◆ TASK STATEMENT:
Reproduce the full set of records verbatim.

◆ Collected data entries:
··········

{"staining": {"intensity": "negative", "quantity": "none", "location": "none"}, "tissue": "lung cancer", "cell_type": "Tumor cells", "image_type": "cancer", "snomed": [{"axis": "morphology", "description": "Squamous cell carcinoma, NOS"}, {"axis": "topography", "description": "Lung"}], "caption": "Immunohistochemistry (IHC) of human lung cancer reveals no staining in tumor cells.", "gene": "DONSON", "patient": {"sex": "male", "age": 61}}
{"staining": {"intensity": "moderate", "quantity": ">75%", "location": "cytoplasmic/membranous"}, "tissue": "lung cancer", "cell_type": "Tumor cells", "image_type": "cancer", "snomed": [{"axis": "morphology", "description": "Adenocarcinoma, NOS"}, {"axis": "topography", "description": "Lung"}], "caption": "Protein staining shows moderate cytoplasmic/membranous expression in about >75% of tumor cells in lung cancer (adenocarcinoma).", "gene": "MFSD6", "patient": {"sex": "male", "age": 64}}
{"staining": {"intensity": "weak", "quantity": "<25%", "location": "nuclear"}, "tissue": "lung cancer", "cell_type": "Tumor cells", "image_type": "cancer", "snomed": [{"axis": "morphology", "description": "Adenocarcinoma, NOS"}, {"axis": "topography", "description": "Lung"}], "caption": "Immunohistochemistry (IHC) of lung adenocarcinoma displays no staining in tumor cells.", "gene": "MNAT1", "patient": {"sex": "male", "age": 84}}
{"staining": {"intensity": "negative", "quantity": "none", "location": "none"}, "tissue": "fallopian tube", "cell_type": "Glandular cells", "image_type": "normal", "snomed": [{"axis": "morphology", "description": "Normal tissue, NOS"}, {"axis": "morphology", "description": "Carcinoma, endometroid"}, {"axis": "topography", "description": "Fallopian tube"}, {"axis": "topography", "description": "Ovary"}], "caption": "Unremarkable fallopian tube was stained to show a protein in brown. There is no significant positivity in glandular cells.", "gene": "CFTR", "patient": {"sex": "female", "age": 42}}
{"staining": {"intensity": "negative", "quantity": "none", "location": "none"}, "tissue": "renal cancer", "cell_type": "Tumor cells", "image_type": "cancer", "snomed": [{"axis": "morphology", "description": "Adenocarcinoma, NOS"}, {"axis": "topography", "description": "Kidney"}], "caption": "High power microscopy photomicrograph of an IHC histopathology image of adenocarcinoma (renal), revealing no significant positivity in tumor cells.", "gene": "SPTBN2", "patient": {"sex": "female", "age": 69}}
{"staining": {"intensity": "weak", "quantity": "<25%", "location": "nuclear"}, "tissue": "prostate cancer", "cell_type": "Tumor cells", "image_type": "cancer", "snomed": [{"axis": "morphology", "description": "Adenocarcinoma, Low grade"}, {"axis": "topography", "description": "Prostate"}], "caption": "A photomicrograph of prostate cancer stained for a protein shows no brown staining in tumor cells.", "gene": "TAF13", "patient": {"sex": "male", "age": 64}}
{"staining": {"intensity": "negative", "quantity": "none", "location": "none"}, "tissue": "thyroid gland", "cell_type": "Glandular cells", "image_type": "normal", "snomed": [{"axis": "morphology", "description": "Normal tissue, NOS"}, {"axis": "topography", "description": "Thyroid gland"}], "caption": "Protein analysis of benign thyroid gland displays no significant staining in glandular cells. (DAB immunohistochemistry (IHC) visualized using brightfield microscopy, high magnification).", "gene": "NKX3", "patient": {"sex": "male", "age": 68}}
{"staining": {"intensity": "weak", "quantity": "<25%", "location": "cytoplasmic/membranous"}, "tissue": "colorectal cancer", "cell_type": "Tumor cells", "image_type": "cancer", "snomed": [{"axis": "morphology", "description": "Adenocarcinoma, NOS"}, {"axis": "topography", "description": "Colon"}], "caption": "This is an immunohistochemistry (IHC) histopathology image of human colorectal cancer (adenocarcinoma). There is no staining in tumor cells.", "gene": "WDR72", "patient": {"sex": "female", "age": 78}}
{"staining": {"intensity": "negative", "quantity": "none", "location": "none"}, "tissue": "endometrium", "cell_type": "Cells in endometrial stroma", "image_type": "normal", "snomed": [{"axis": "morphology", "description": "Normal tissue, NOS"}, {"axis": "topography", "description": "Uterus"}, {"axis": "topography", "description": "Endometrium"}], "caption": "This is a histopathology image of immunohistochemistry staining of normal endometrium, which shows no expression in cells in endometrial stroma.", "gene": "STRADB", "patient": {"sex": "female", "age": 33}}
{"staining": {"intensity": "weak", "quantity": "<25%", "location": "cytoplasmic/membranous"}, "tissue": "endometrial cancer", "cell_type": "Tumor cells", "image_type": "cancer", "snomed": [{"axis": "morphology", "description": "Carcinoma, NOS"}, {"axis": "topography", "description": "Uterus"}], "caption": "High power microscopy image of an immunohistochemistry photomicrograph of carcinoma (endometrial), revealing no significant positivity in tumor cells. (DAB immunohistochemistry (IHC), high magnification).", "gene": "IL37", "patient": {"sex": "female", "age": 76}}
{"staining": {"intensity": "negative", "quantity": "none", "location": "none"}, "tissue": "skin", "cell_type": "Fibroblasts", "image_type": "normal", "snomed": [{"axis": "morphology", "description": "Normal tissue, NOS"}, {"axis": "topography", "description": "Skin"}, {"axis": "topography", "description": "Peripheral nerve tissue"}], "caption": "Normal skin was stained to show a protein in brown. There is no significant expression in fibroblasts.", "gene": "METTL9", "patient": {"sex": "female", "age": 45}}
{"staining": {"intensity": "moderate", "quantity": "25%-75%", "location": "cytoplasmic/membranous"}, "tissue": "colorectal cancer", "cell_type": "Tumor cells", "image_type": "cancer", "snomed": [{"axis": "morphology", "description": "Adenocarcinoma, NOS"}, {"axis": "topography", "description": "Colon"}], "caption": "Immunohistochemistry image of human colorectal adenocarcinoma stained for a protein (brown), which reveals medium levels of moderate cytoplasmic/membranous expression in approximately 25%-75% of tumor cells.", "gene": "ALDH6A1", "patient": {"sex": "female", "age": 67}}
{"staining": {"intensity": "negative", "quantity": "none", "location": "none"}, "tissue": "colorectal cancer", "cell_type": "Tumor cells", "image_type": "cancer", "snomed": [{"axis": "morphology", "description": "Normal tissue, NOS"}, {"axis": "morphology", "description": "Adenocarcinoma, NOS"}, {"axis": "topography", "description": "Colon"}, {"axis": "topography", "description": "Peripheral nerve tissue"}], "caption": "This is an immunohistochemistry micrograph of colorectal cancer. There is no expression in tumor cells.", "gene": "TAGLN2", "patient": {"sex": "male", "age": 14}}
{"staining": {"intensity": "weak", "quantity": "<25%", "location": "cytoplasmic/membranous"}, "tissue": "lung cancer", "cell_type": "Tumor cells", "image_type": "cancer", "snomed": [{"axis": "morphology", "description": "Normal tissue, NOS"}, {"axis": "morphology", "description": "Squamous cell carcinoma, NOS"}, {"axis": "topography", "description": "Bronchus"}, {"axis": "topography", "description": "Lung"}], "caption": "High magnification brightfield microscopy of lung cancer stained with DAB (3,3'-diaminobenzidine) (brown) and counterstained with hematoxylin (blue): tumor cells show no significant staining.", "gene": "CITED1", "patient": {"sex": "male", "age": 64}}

··········

◆ OUTPUT FOR THIS TASK:
{"staining": {"intensity": "negative", "quantity": "none", "location": "none"}, "tissue": "lung cancer", "cell_type": "Tumor cells", "image_type": "cancer", "snomed": [{"axis": "morphology", "description": "Squamous cell carcinoma, NOS"}, {"axis": "topography", "description": "Lung"}], "caption": "Immunohistochemistry (IHC) of human lung cancer reveals no staining in tumor cells.", "gene": "DONSON", "patient": {"sex": "male", "age": 61}}
{"staining": {"intensity": "moderate", "quantity": ">75%", "location": "cytoplasmic/membranous"}, "tissue": "lung cancer", "cell_type": "Tumor cells", "image_type": "cancer", "snomed": [{"axis": "morphology", "description": "Adenocarcinoma, NOS"}, {"axis": "topography", "description": "Lung"}], "caption": "Protein staining shows moderate cytoplasmic/membranous expression in about >75% of tumor cells in lung cancer (adenocarcinoma).", "gene": "MFSD6", "patient": {"sex": "male", "age": 64}}
{"staining": {"intensity": "weak", "quantity": "<25%", "location": "nuclear"}, "tissue": "lung cancer", "cell_type": "Tumor cells", "image_type": "cancer", "snomed": [{"axis": "morphology", "description": "Adenocarcinoma, NOS"}, {"axis": "topography", "description": "Lung"}], "caption": "Immunohistochemistry (IHC) of lung adenocarcinoma displays no staining in tumor cells.", "gene": "MNAT1", "patient": {"sex": "male", "age": 84}}
{"staining": {"intensity": "negative", "quantity": "none", "location": "none"}, "tissue": "fallopian tube", "cell_type": "Glandular cells", "image_type": "normal", "snomed": [{"axis": "morphology", "description": "Normal tissue, NOS"}, {"axis": "morphology", "description": "Carcinoma, endometroid"}, {"axis": "topography", "description": "Fallopian tube"}, {"axis": "topography", "description": "Ovary"}], "caption": "Unremarkable fallopian tube was stained to show a protein in brown. There is no significant positivity in glandular cells.", "gene": "CFTR", "patient": {"sex": "female", "age": 42}}
{"staining": {"intensity": "negative", "quantity": "none", "location": "none"}, "tissue": "renal cancer", "cell_type": "Tumor cells", "image_type": "cancer", "snomed": [{"axis": "morphology", "description": "Adenocarcinoma, NOS"}, {"axis": "topography", "description": "Kidney"}], "caption": "High power microscopy photomicrograph of an IHC histopathology image of adenocarcinoma (renal), revealing no significant positivity in tumor cells.", "gene": "SPTBN2", "patient": {"sex": "female", "age": 69}}
{"staining": {"intensity": "weak", "quantity": "<25%", "location": "nuclear"}, "tissue": "prostate cancer", "cell_type": "Tumor cells", "image_type": "cancer", "snomed": [{"axis": "morphology", "description": "Adenocarcinoma, Low grade"}, {"axis": "topography", "description": "Prostate"}], "caption": "A photomicrograph of prostate cancer stained for a protein shows no brown staining in tumor cells.", "gene": "TAF13", "patient": {"sex": "male", "age": 64}}
{"staining": {"intensity": "negative", "quantity": "none", "location": "none"}, "tissue": "thyroid gland", "cell_type": "Glandular cells", "image_type": "normal", "snomed": [{"axis": "morphology", "description": "Normal tissue, NOS"}, {"axis": "topography", "description": "Thyroid gland"}], "caption": "Protein analysis of benign thyroid gland displays no significant staining in glandular cells. (DAB immunohistochemistry (IHC) visualized using brightfield microscopy, high magnification).", "gene": "NKX3", "patient": {"sex": "male", "age": 68}}
{"staining": {"intensity": "weak", "quantity": "<25%", "location": "cytoplasmic/membranous"}, "tissue": "colorectal cancer", "cell_type": "Tumor cells", "image_type": "cancer", "snomed": [{"axis": "morphology", "description": "Adenocarcinoma, NOS"}, {"axis": "topography", "description": "Colon"}], "caption": "This is an immunohistochemistry (IHC) histopathology image of human colorectal cancer (adenocarcinoma). There is no staining in tumor cells.", "gene": "WDR72", "patient": {"sex": "female", "age": 78}}
{"staining": {"intensity": "negative", "quantity": "none", "location": "none"}, "tissue": "endometrium", "cell_type": "Cells in endometrial stroma", "image_type": "normal", "snomed": [{"axis": "morphology", "description": "Normal tissue, NOS"}, {"axis": "topography", "description": "Uterus"}, {"axis": "topography", "description": "Endometrium"}], "caption": "This is a histopathology image of immunohistochemistry staining of normal endometrium, which shows no expression in cells in endometrial stroma.", "gene": "STRADB", "patient": {"sex": "female", "age": 33}}
{"staining": {"intensity": "weak", "quantity": "<25%", "location": "cytoplasmic/membranous"}, "tissue": "endometrial cancer", "cell_type": "Tumor cells", "image_type": "cancer", "snomed": [{"axis": "morphology", "description": "Carcinoma, NOS"}, {"axis": "topography", "description": "Uterus"}], "caption": "High power microscopy image of an immunohistochemistry photomicrograph of carcinoma (endometrial), revealing no significant positivity in tumor cells. (DAB immunohistochemistry (IHC), high magnification).", "gene": "IL37", "patient": {"sex": "female", "age": 76}}
{"staining": {"intensity": "negative", "quantity": "none", "location": "none"}, "tissue": "skin", "cell_type": "Fibroblasts", "image_type": "normal", "snomed": [{"axis": "morphology", "description": "Normal tissue, NOS"}, {"axis": "topography", "description": "Skin"}, {"axis": "topography", "description": "Peripheral nerve tissue"}], "caption": "Normal skin was stained to show a protein in brown. There is no significant expression in fibroblasts.", "gene": "METTL9", "patient": {"sex": "female", "age": 45}}
{"staining": {"intensity": "moderate", "quantity": "25%-75%", "location": "cytoplasmic/membranous"}, "tissue": "colorectal cancer", "cell_type": "Tumor cells", "image_type": "cancer", "snomed": [{"axis": "morphology", "description": "Adenocarcinoma, NOS"}, {"axis": "topography", "description": "Colon"}], "caption": "Immunohistochemistry image of human colorectal adenocarcinoma stained for a protein (brown), which reveals medium levels of moderate cytoplasmic/membranous expression in approximately 25%-75% of tumor cells.", "gene": "ALDH6A1", "patient": {"sex": "female", "age": 67}}
{"staining": {"intensity": "negative", "quantity": "none", "location": "none"}, "tissue": "colorectal cancer", "cell_type": "Tumor cells", "image_type": "cancer", "snomed": [{"axis": "morphology", "description": "Normal tissue, NOS"}, {"axis": "morphology", "description": "Adenocarcinoma, NOS"}, {"axis": "topography", "description": "Colon"}, {"axis": "topography", "description": "Peripheral nerve tissue"}], "caption": "This is an immunohistochemistry micrograph of colorectal cancer. There is no expression in tumor cells.", "gene": "TAGLN2", "patient": {"sex": "male", "age": 14}}
{"staining": {"intensity": "weak", "quantity": "<25%", "location": "cytoplasmic/membranous"}, "tissue": "lung cancer", "cell_type": "Tumor cells", "image_type": "cancer", "snomed": [{"axis": "morphology", "description": "Normal tissue, NOS"}, {"axis": "morphology", "description": "Squamous cell carcinoma, NOS"}, {"axis": "topography", "description": "Bronchus"}, {"axis": "topography", "description": "Lung"}], "caption": "High magnification brightfield microscopy of lung cancer stained with DAB (3,3'-diaminobenzidine) (brown) and counterstained with hematoxylin (blue): tumor cells show no significant staining.", "gene": "CITED1", "patient": {"sex": "male", "age": 64}}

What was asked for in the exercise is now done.